> Supplied passage
- Opening Delimiter -

6. When that which is not a consequence is mistaken for a consequence; as if, because all Africans are black, it were taken for granted that all blacks are Africans.

7. The last fallacy lies in propositions that are complex, and imply two affirmations, whereof one may be true, and the other false; so that whether you grant the proposition, or deny it, you are entangled: as when it is affirmed, that such a man has left off playing the fool. If it be granted, it implies that he did play the fool formerly. If it be denied, it implies, or seems to imply, that he plays the fool still.

In this enumeration, we ought, in justice to Aristotle, to expect only the fallacies incident to categorical syllogisms. And I do not find, that the logicians have made any additions to it when taken in this view; although they have given some other fallacies that are incident to syllogisms of the hypothetical kind, particularly the fallacy of an incomplete enumeration in disjunctive syllogisms and dilemmas.

The different species of sophisms above mentioned are not so precisely defined by Aristotle, or by subsequent logicians, but that they allow of great latitude in the application; and it is often dubious under what particular species a sophistical syllogism ought to be classed. We even find the same example brought under one species by one author,

author, and under another species by another. Nay, what is more strange, Aristotle himself employs a long chapter in proving by a particular induction, that all the seven may be brought under that which we have called mistaking the question, and which is commonly called ignoratio elenchi. And indeed the proof of this is easy, without that laborious detail which Aristotle uses for the purpose: for if you lop off from the conclusion of a sophistical syllogism all that is not supported by the premises, the conclusion, in that case, will always be found different from that which ought to have been proved; and so it falls under the ignoratio elenchi.

- Closing Delimiter -

> Required tasks
[1] In the passage on Aristotle's fallacies, what is the common name for the fallacy called "mistaking the question"?
[2] Return the part of the passage on Aristotle's fallacies starting with "7. The last" and going on through "syllogisms and dilemmas.".

Multi-view geometry data:
- Opening Delimiter -

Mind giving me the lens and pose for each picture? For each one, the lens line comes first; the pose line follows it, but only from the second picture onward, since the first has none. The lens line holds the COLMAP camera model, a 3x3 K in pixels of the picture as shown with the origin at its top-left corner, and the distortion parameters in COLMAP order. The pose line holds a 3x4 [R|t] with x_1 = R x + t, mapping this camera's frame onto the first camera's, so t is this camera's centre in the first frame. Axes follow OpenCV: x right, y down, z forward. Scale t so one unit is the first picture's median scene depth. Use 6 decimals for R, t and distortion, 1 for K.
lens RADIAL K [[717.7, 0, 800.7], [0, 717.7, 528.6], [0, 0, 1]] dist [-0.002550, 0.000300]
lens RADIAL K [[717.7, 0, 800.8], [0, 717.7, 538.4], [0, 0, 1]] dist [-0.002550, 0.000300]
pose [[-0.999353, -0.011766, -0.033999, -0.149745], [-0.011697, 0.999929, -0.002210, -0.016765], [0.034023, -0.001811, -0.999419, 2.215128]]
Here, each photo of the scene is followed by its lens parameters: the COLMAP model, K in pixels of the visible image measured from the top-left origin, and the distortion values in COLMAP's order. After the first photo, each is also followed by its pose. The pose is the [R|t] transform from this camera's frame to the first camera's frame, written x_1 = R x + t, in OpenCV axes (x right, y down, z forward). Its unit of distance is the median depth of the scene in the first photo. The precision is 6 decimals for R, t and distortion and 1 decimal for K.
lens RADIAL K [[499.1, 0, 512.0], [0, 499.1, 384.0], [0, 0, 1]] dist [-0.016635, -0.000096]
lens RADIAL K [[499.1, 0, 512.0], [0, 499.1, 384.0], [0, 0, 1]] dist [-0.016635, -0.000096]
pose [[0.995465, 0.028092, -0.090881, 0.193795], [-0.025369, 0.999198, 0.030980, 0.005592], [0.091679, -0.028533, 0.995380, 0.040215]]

- Closing Delimiter -

> Task-by-task outputs
[1] Ignoratio elenchi

[2]
7. The last fallacy lies in propositions that are complex, and imply two affirmations, whereof one may be true, and the other false; so that whether you grant the proposition, or deny it, you are entangled: as when it is affirmed, that such a man has left off playing the fool. If it be granted, it implies that he did play the fool formerly. If it be denied, it implies, or seems to imply, that he plays the fool still.

In this enumeration, we ought, in justice to Aristotle, to expect only the fallacies incident to categorical syllogisms. And I do not find, that the logicians have made any additions to it when taken in this view; although they have given some other fallacies that are incident to syllogisms of the hypothetical kind, particularly the fallacy of an incomplete enumeration in disjunctive syllogisms and dilemmas.